**EXERCISE INPUT:**

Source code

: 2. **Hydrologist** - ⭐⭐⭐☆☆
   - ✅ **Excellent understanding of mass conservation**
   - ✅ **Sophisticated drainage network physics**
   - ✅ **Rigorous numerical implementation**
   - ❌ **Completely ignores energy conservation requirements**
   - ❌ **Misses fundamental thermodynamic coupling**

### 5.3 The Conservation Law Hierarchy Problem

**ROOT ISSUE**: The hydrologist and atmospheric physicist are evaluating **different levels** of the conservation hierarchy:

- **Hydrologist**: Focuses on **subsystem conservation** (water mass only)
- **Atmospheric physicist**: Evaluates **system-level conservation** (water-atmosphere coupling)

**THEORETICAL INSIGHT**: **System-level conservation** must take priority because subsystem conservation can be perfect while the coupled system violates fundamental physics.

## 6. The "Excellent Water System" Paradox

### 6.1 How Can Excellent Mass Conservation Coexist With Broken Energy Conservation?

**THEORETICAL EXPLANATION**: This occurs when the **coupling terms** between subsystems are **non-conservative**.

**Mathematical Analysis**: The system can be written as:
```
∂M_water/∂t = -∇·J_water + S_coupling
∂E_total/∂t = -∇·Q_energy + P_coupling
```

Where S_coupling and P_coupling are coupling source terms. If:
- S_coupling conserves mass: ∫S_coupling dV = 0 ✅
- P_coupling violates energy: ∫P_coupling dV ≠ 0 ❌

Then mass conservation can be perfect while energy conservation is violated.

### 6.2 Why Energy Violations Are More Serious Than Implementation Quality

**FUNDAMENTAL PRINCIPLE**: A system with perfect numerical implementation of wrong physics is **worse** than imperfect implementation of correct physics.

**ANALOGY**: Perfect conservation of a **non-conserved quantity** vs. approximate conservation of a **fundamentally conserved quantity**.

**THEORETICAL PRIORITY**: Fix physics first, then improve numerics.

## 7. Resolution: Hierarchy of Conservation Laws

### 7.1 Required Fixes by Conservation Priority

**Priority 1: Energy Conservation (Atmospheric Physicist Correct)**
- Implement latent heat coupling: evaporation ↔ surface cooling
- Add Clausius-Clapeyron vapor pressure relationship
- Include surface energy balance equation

**ASSIGNED TASK:** Read the records above. Show each line that has the string "THEORETICAL".

**RESULT OF THE EXERCISE:**
**THEORETICAL INSIGHT**: **System-level conservation** must take priority because subsystem conservation can be perfect while the coupled system violates fundamental physics.
**THEORETICAL EXPLANATION**: This occurs when the **coupling terms** between subsystems are **non-conservative**.
**THEORETICAL PRIORITY**: Fix physics first, then improve numerics.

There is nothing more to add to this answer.